June 01, 2011

Jane Eyre

Jayne Eyre
Charlotte Bronte

Jane's parents died when she was a baby, leaving her in the care of an aunt who believes her little more than a burden and sends her off to a distant school. At eighteen, comfortable with who she is but discontent where she is, Jane becomes the governess to the ward of a gentleman named Mr. Rochester. As fate would have it,  she is to find her first true happiness in his love until a dreadful secret is revealed and changes their lives.

Okay, to be fair and honest, I went into this book dubiously. A lot of the people I know who like this book also really seem to enjoy Jane Austen. I don't know if you remember or know of my thoughts on Austen, but they're not all that positive. In fact, I rather dislike her writing. No--that's not fair. Her writing is fine. The style is inoffensive if obnoxious. Her characters, however, in the two books I have read are about as shallow as a damp napkin, though, and that was offensive.

I'm a bad English Major. Sorry, teachers.

But at least I enjoyed a classic, right?

Yes. I thoroughly enjoyed Jane Eyre. Thoroughly. [Does that help my case?]

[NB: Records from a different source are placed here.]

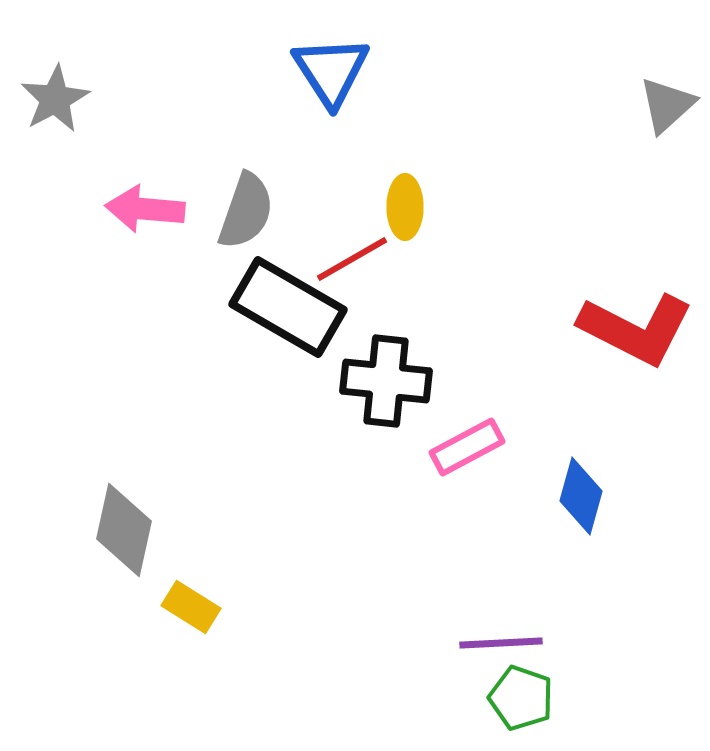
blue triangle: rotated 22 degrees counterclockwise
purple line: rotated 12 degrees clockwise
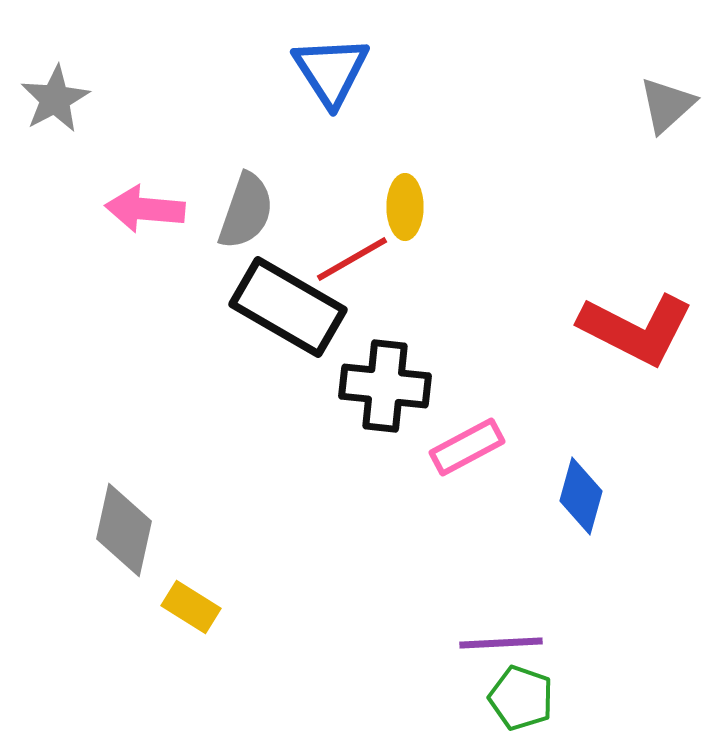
black cross: moved 1 px left, 5 px down
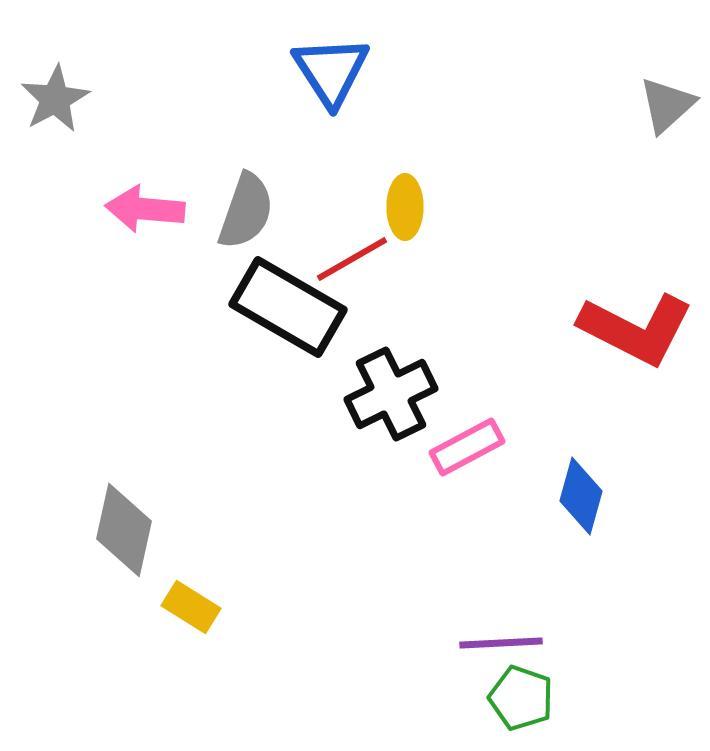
black cross: moved 6 px right, 8 px down; rotated 32 degrees counterclockwise
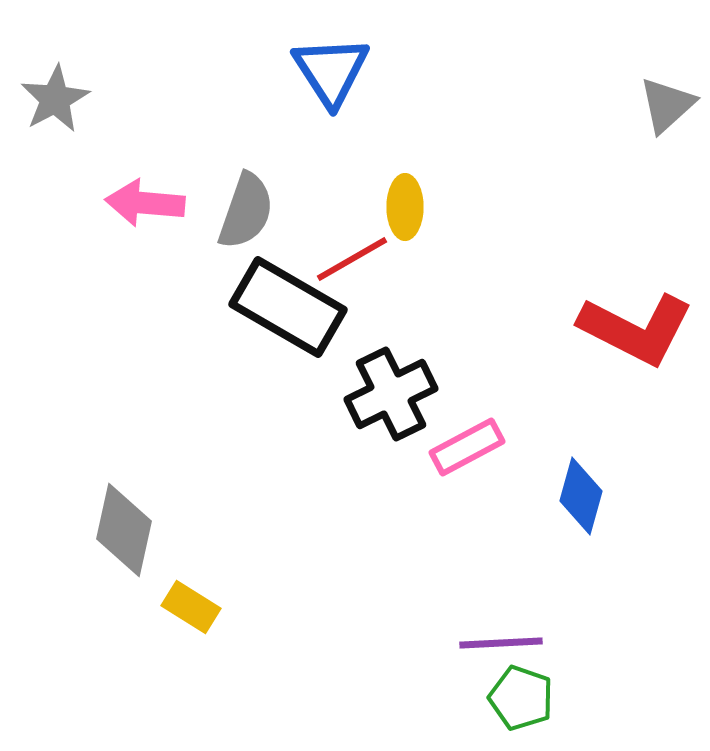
pink arrow: moved 6 px up
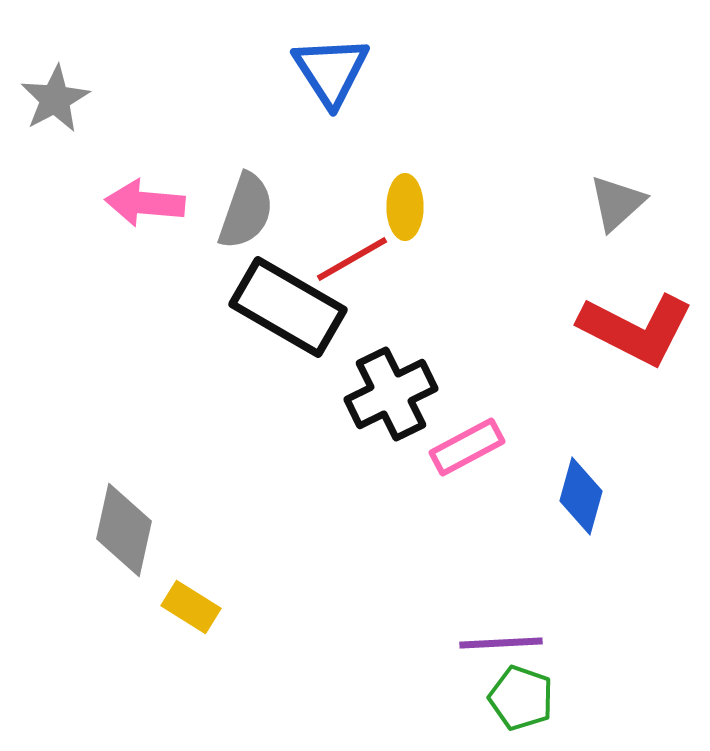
gray triangle: moved 50 px left, 98 px down
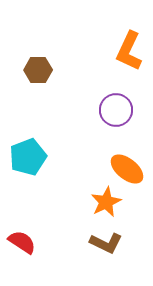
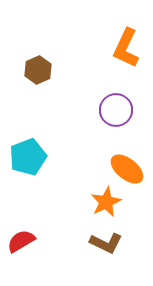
orange L-shape: moved 3 px left, 3 px up
brown hexagon: rotated 24 degrees counterclockwise
red semicircle: moved 1 px left, 1 px up; rotated 64 degrees counterclockwise
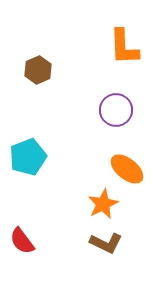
orange L-shape: moved 2 px left, 1 px up; rotated 27 degrees counterclockwise
orange star: moved 3 px left, 2 px down
red semicircle: moved 1 px right; rotated 96 degrees counterclockwise
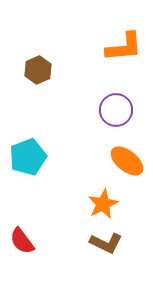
orange L-shape: rotated 93 degrees counterclockwise
orange ellipse: moved 8 px up
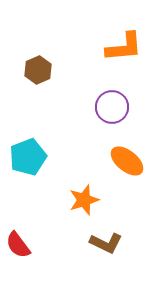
purple circle: moved 4 px left, 3 px up
orange star: moved 19 px left, 4 px up; rotated 8 degrees clockwise
red semicircle: moved 4 px left, 4 px down
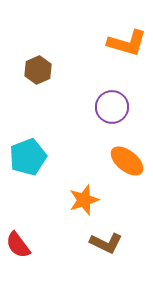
orange L-shape: moved 3 px right, 4 px up; rotated 21 degrees clockwise
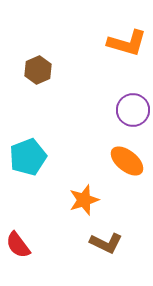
purple circle: moved 21 px right, 3 px down
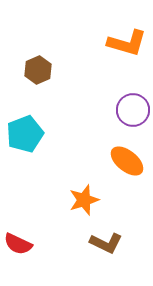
cyan pentagon: moved 3 px left, 23 px up
red semicircle: moved 1 px up; rotated 28 degrees counterclockwise
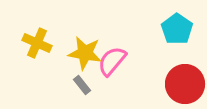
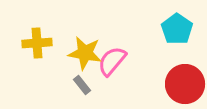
yellow cross: rotated 28 degrees counterclockwise
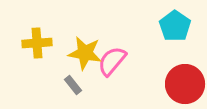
cyan pentagon: moved 2 px left, 3 px up
gray rectangle: moved 9 px left
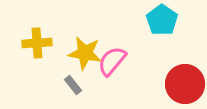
cyan pentagon: moved 13 px left, 6 px up
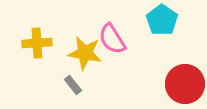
pink semicircle: moved 22 px up; rotated 72 degrees counterclockwise
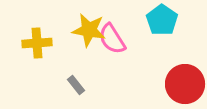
yellow star: moved 4 px right, 23 px up
gray rectangle: moved 3 px right
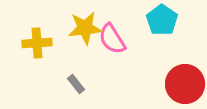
yellow star: moved 4 px left, 2 px up; rotated 16 degrees counterclockwise
gray rectangle: moved 1 px up
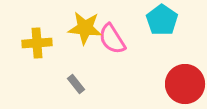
yellow star: rotated 12 degrees clockwise
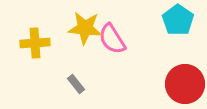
cyan pentagon: moved 16 px right
yellow cross: moved 2 px left
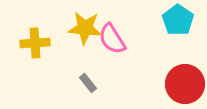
gray rectangle: moved 12 px right, 1 px up
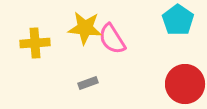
gray rectangle: rotated 72 degrees counterclockwise
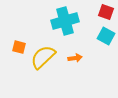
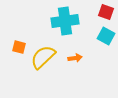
cyan cross: rotated 8 degrees clockwise
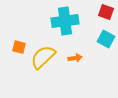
cyan square: moved 3 px down
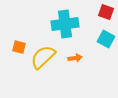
cyan cross: moved 3 px down
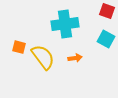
red square: moved 1 px right, 1 px up
yellow semicircle: rotated 96 degrees clockwise
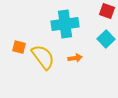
cyan square: rotated 18 degrees clockwise
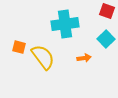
orange arrow: moved 9 px right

Since I am so far out of Lit Crit, I'm stuck rampantly ROCing my case in support for this novel. Despite it being a narrative essentially about a teenager, a single female finding her way in this life and working through her first love, it is not horribly childish as I would fully anticipate a modern novel matching those criteria. To make it worse for my particular peculiarities, Jane is narrating the story herself from the future--that is to say, this is a first person narration. She is recounting it personably, as though over dinner or in a letter and lingers in the surroundings, in descriptions and actions that keeps the reader from hearing "I" about seventeen thousand times a page. A fair few of her internal monologues are not delivered as such, either. She she's talking to herself, she's talking to herself, as though holding a [largely] one-sided conversation.

As a character, I found Jane immensely interesting. She's emotional but controlled [I suppose it's a British thing--that doesn't seem remarkably common this side of the pond], passionate but deliberate. She is polite, but unafraid to speak her mind when the need arises. And yet, despite her willingness to speak up, she does very little outside the realm of her desired appearance. The depth of her character seems realistic, most of the time, and her interactions with peers and those outside her class are respectful and speak well of her attitudes.

[Sadly, to be honest, this has been languishing in the draft stage long enough, so we're just going to go ahead and throw this up.]